As I mentioned, when you register, you're given a bag that contains souvenir and programming books, along with some other promotional materials from various publishers. In the past, that bag has been something similar in size and design to a supermarket plastic bag, but made out of sturdier plastic. Once you hit the exhibition hall, many vendors offered bigger tote bags as promotional giveaways. In the past couple of years, the most popular of these Con bags was the one issued by Warner Brothers: a giant pouch made of some sort of woven plastic fibers that simulated canvas:
As you can see, this bag is large enough to stash lots of merchandise and a couple of toddlers, if you want to leave the stroller at home. The distribution of these bags were at the start of each day from the huge, double-decker Warner Brothers booth in the exhibition hall, and always resulted in a mob scene reminiscent of a run on the bank during the Depression, with Warner Brothers staffers literally throwing bags into a sea of outstretched arms.
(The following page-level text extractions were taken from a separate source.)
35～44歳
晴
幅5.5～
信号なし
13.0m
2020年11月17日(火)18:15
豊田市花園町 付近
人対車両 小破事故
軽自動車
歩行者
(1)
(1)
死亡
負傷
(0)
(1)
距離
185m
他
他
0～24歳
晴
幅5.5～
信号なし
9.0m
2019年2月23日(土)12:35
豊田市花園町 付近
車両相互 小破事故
This year, presumably to cut down on the number of staffer casualties, Warners went the extra mile and provided these bags as the official Comic-Con bag issued to all attendees at the time of registration. Although the above picture shows the side of the bag promoting the Con, the opposite side features one of eleven Warner Brothers TV or film properties. With thousands of these things being distributed to folks who were also strolling the streets of downtown San Diego, the city looked like it had abandoned all billboard ordinances and elected Sam Warner as mayor. It was a pleasant surprise to get this bag upon entry, and also a bit of a relief, since we wouldn't have to go through the effort of trying to score one once we got into the exhibition hall...
...which opened not too long after we finished registering. As I've mentioned in previous journals, there's really no advantage to visiting the exhibition hall on preview night. It's not any less crowded than any other day. Even though the full population of the Con hasn't yet arrived, the ones who are there have no place else to go except the exhibition room, which quickly transforms into something resembling a kicked-over anthill. Sam and I use the occasion the get a feel for what the bigger exhibitors are doing, and to grab whatever giveaways they might be distributing. Frequently, we'd discover that the crowd we were stuck in was actually a line of people waiting to get something, so we'd inadvertently kill two birds with one stone (or, as it's expressed at the Con, roll a Kryptonite boulder over Lois and Clark).